Overview

Synthesizers are used to convert text into speech; this guide will show you how to configure and use synthesizers in Vocode.

Supported Synthesizers

Vocode currently supports the following synthesizers:

  1. Azure (Microsoft)
  2. Google
  3. Cartesia
  4. Eleven Labs
  5. Rime
  6. Play.ht
  7. GTTS (Google Text-to-Speech)
  8. Stream Elements
  9. Bark
  10. Amazon Polly

These synthesizers are defined using their respective configuration classes, which are subclasses of the SynthesizerConfig class.

Configuring Synthesizers

To use a synthesizer, you need to create a configuration object for the synthesizer you want to use. Here are some examples of how to create configuration objects for different synthesizers:

Example 1: Using Eleven Labs with a phone call

from vocode.streaming.telephony.hosted.inbound_call_server import InboundCallServer
from vocode.streaming.models.synthesizer import ElevenLabsSynthesizerConfig

server = InboundCallServer(
    ...
    synthesizer_config=ElevenLabsSynthesizerConfig.from_telephone_output_device(
        api_key=os.getenv("ELEVENLABS_API_KEY"),
        voice_id=os.getenv("YOUR VOICE ID")
    )
    ...
)

In this example, the ElevenLabsSynthesizerConfig.from_telephone_output_device() method is used to create a configuration object for the Eleven Labs synthesizer. The method hardcodes some values like the sampling_rate and audio_encoding for compatibility with telephone output devices.

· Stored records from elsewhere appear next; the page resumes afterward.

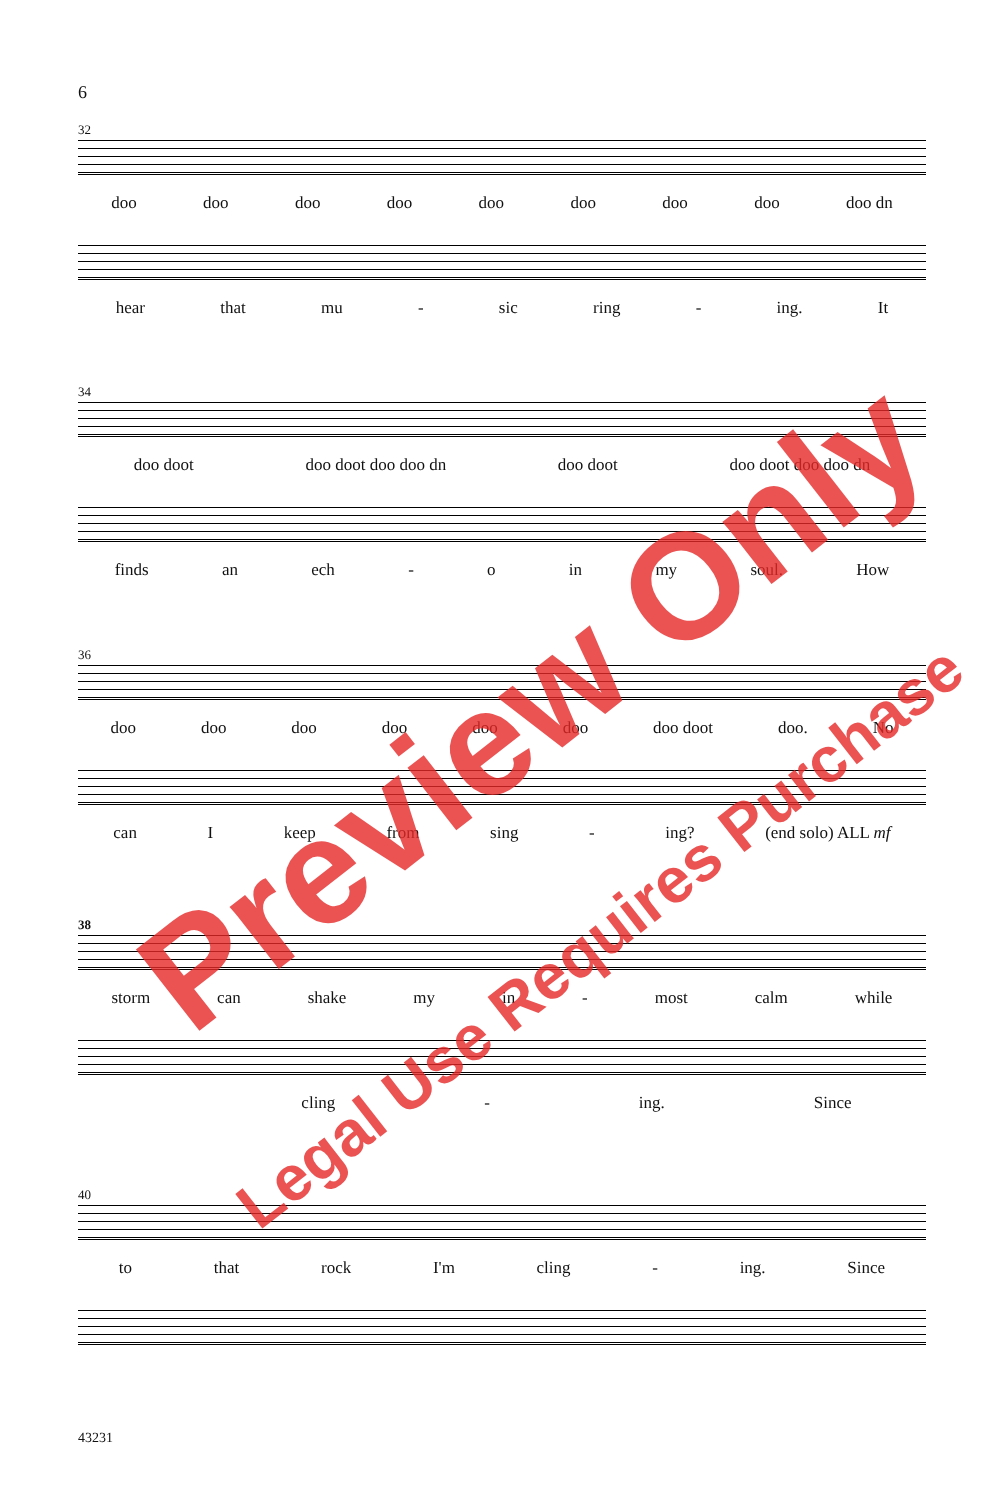6
32
doo doo doo doo doo doo doo doo doo dn
hear that mu - sic ring - ing. It
34
doo doot doo doot doo doo dn doo doot doo doot doo doo dn
finds an ech - o in my soul. How
36
doo doo doo doo doo doo doo doot doo. No
can I keep from sing - ing? (end solo) ALL mf
38
storm can shake my in - most calm while
cling - ing. Since
40
to that rock I'm cling - ing. Since
43231
Preview Only
Legal Use Requires Purchase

ElevenLabs Input Streaming

You can try out our experimental implementation of ElevenLabs’ input streaming API by passing in experimental_websocket=True into the config and using the ElevenLabsWSSynthesizer, like:

from vocode.streaming.synthesizer.eleven_labs_websocket_synthesizer import ElevenLabsWSSynthesizer
from vocode.streaming.models.synthesizer import ElevenLabsSynthesizerConfig

...
synthesizer_config=ElevenLabsSynthesizerConfig.from_telephone_output_device(
    api_key=os.getenv("ELEVENLABS_API_KEY"),
    voice_id=os.getenv("YOUR VOICE ID"),
    experimental_websocket=True
)
...
synthesizer=ElevenLabsWSSynthesizer(ElevenLabsSynthesizerConfig.from_output_device(
    speaker_output,
    api_key=os.getenv("ELEVENLABS_API_KEY"),
    voice_id=os.getenv("YOUR VOICE ID"),
    experimental_websocket=True
))
...

Play.ht v2

We now support Play.ht’s new gRPC streaming API, which runs much faster than their HTTP API and is designed for realtime communication.

...
synthesizer_config=PlayHtSynthesizerConfig.from_telephone_output_device(
    api_key=os.getenv("PLAY_HT_API_KEY"),
    user_id=os.getenv("PLAY_HT_USER_ID"),
)
...

Example 2: Using Cartesia’s streaming synthesizer

We support Cartesia’s low-latency streaming API enabled by WebSockets. You can use the CartesiaSynthesizer with the CartesiaSynthesizerConfig to enable this feature.

Telephony

synthesizer_config=CartesiaSynthesizerConfig.from_telephone_output_device(
    api_key=os.getenv("CARTESIA_API_KEY"),
    voice_id=os.getenv("CARTESIA_VOICE_ID"),
)

In this example, the CartesiaSynthesizerConfig.from_output_device() method is used to create a configuration object for the Cartesia synthesizer. The method takes a speaker_output object as an argument, and extracts the sampling_rate and audio_encoding from the output device.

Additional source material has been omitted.